**Fonte**:
======

Como diretor, Matt Dillon areja filme com exotismo realista

TIAGO MATA MACHADO
CRÍTICO DA FOLHA

Um furacão varre uma cidade e deixa os sobreviventes na dependência de uma companhia de seguros. Para quem imagina que é esta a "cidade fantasma" a que se refere o título do filme de estréia do ator Matt Dillon na direção, é bom não se apressar.
O próprio Dillon aparece a seguir no papel do executivo da tal companhia de seguros. Uma companhia, ela sim, fantasma. Para a polícia, Jimmy, o personagem de Dillon, dá uma de peixe pequeno. A polícia entra na onda e logo vemos Jimmy fugindo com seu valioso passaporte, na primeira oportunidade, para o Sudeste Asiático. Jimmy está atrás do chefe, Marvin (James Caan), algo mais do que um mentor para ele.
Então chegamos à verdadeira "cidade fantasma", Phnom Penh, ou o que restou da capital cambojana depois da intervenção americana na Guerra do Vietnã. Uma cidade entregue a criminosos de toda espécie: traficantes de mulheres, drogas, órgãos, relíquias, turistas sexuais.
Uma série de falsários que encontra seu elo na perpétua traição: esse legado da tradição noir, o co-roteirista Barry Gifford joga, junto com o romance de Graham Greene ("O Americano Tranquilo") no liquidificador do "pulp".
Do (sub)romanesco ao (sub)tarantinesco: Dillon tem tudo a perder com a operação, mas ao menos soube se deter na paisagem, arejando com um pouco de real exotismo a já desgastada fórmula em que acaba recaindo.

======

**Objetivos**:
#1 Redigite a crítica sobre o filme de Matt Dillon por inteiro, sem mudar nada.
#2 Organize como uma lista JSON de strings, uma por linha e sem linhas em branco, tudo o que vai da linha que contém "common name: Dark-eyed junco" até o fim das entradas, incluindo as duas pontas. Deixe as imagens fora da resposta.

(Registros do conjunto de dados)
======

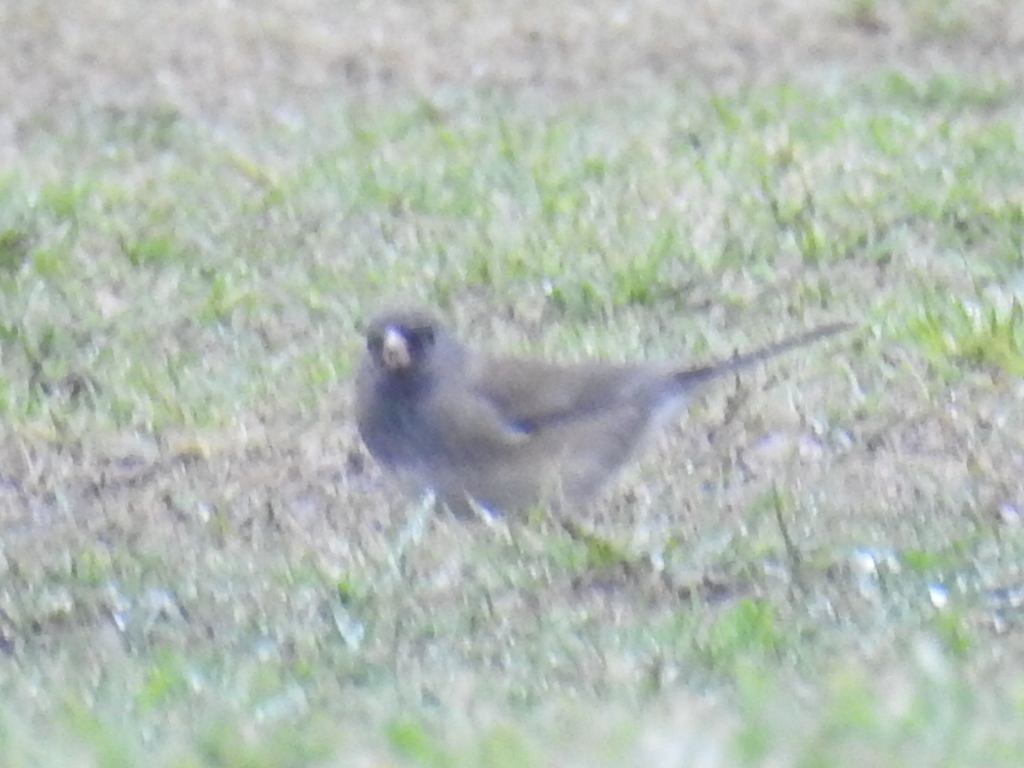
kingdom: Animalia
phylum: Chordata
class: Aves
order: Passeriformes
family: Passerellidae
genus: Junco
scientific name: Junco hyemalis
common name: Dark-eyed junco
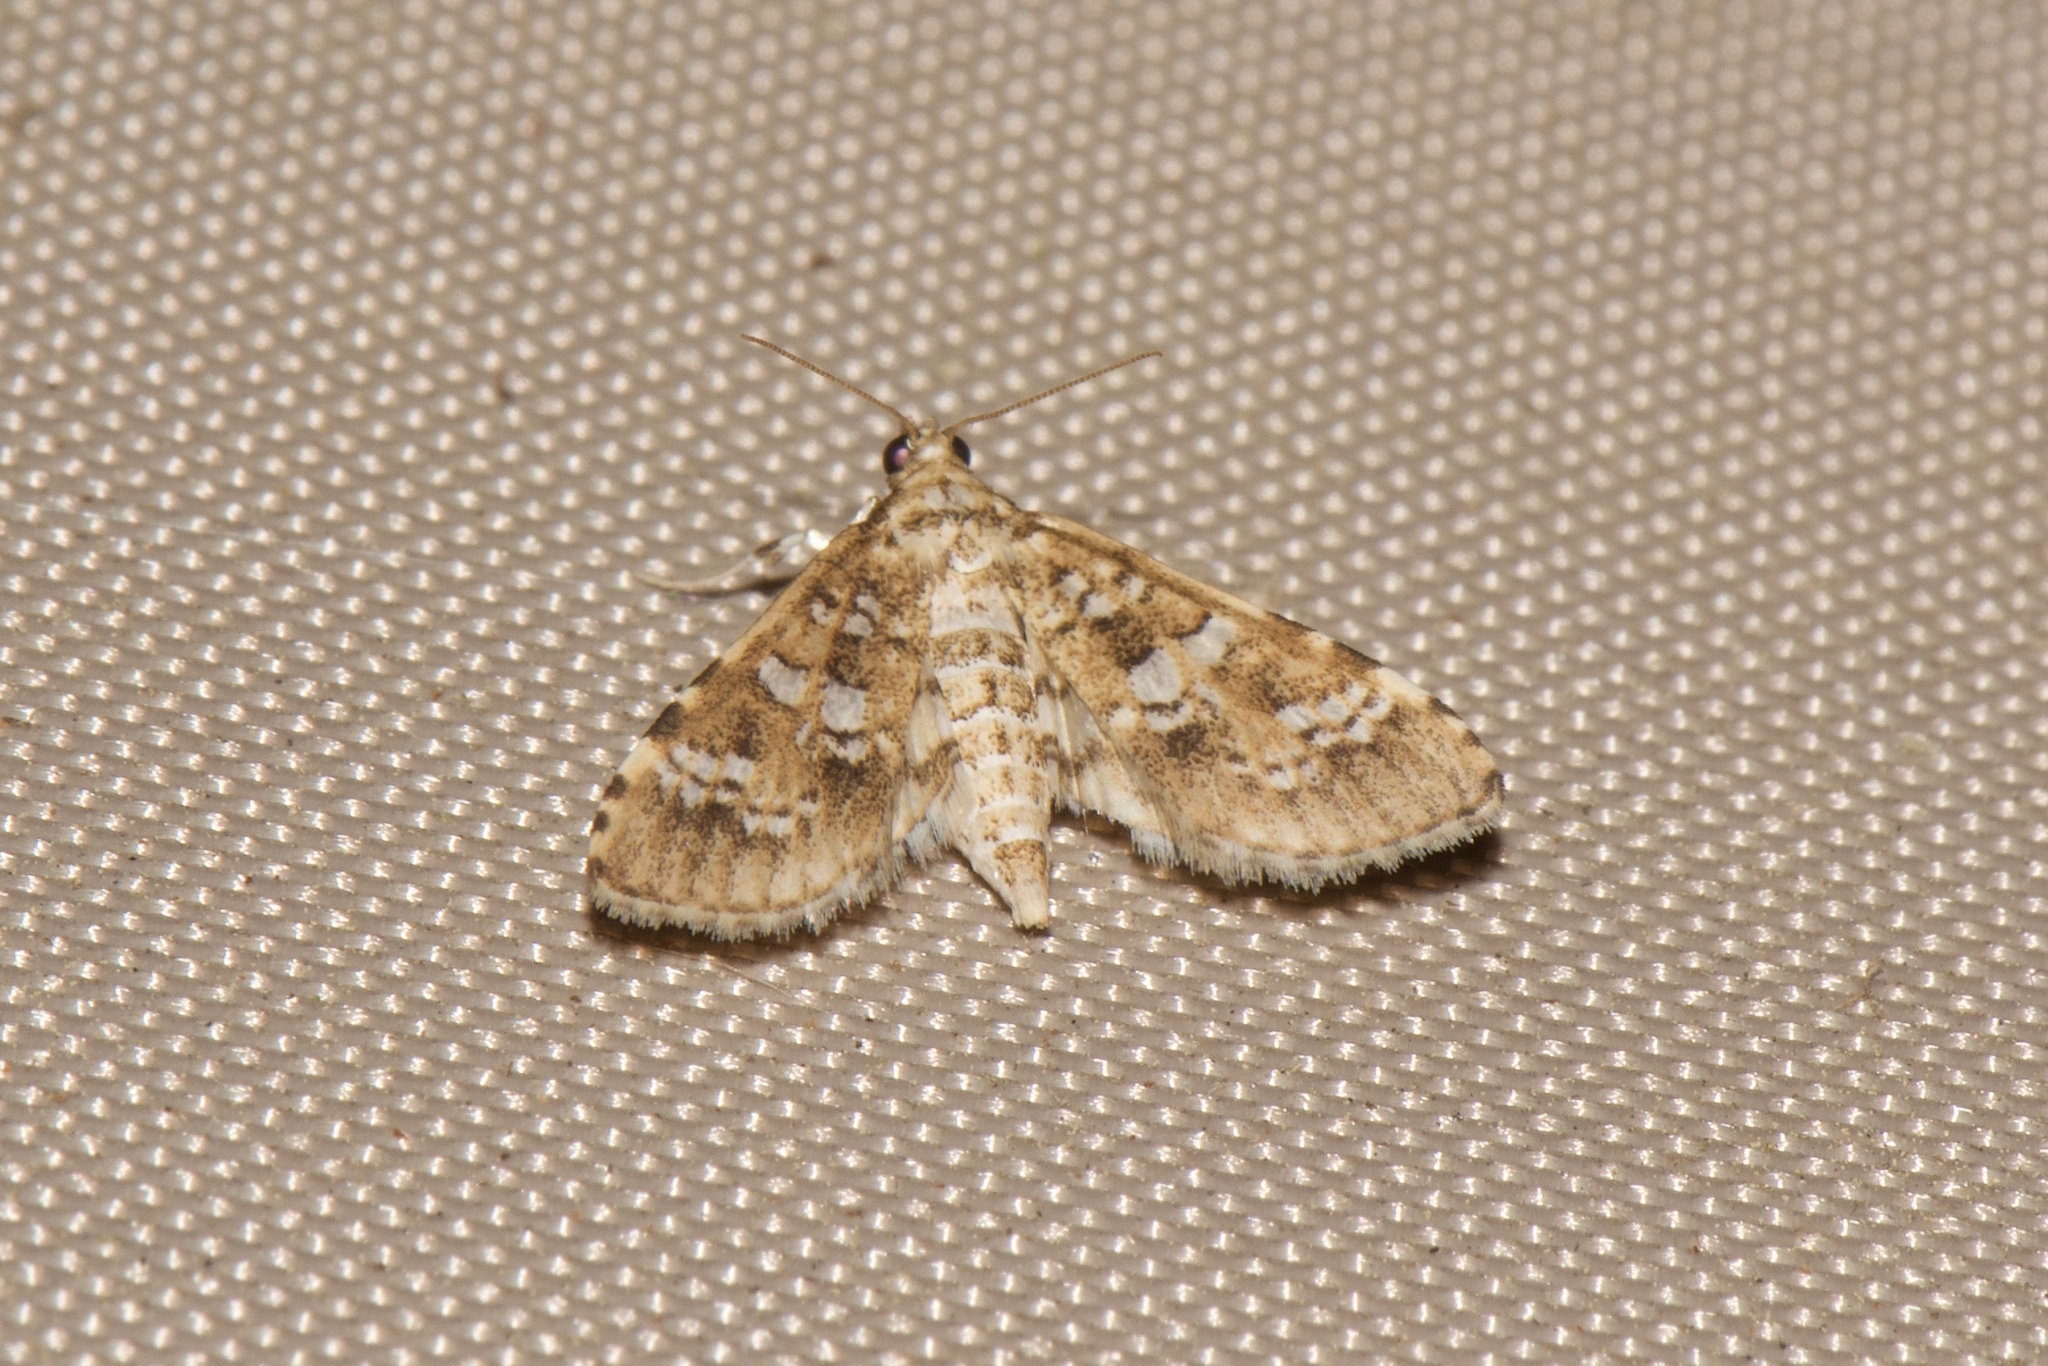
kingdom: Animalia
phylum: Arthropoda
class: Insecta
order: Lepidoptera
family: Crambidae
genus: Samea
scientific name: Samea multiplicalis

======

**Respostas**:
#1
Como diretor, Matt Dillon areja filme com exotismo realista

TIAGO MATA MACHADO
CRÍTICO DA FOLHA

Um furacão varre uma cidade e deixa os sobreviventes na dependência de uma companhia de seguros. Para quem imagina que é esta a "cidade fantasma" a que se refere o título do filme de estréia do ator Matt Dillon na direção, é bom não se apressar.
O próprio Dillon aparece a seguir no papel do executivo da tal companhia de seguros. Uma companhia, ela sim, fantasma. Para a polícia, Jimmy, o personagem de Dillon, dá uma de peixe pequeno. A polícia entra na onda e logo vemos Jimmy fugindo com seu valioso passaporte, na primeira oportunidade, para o Sudeste Asiático. Jimmy está atrás do chefe, Marvin (James Caan), algo mais do que um mentor para ele.
Então chegamos à verdadeira "cidade fantasma", Phnom Penh, ou o que restou da capital cambojana depois da intervenção americana na Guerra do Vietnã. Uma cidade entregue a criminosos de toda espécie: traficantes de mulheres, drogas, órgãos, relíquias, turistas sexuais.
Uma série de falsários que encontra seu elo na perpétua traição: esse legado da tradição noir, o co-roteirista Barry Gifford joga, junto com o romance de Graham Greene ("O Americano Tranquilo") no liquidificador do "pulp".
Do (sub)romanesco ao (sub)tarantinesco: Dillon tem tudo a perder com a operação, mas ao menos soube se deter na paisagem, arejando com um pouco de real exotismo a já desgastada fórmula em que acaba recaindo.

#2
[
  "common name: Dark-eyed junco",
  "kingdom: Animalia",
  "phylum: Arthropoda",
  "class: Insecta",
  "order: Lepidoptera",
  "family: Crambidae",
  "genus: Samea",
  "scientific name: Samea multiplicalis"
]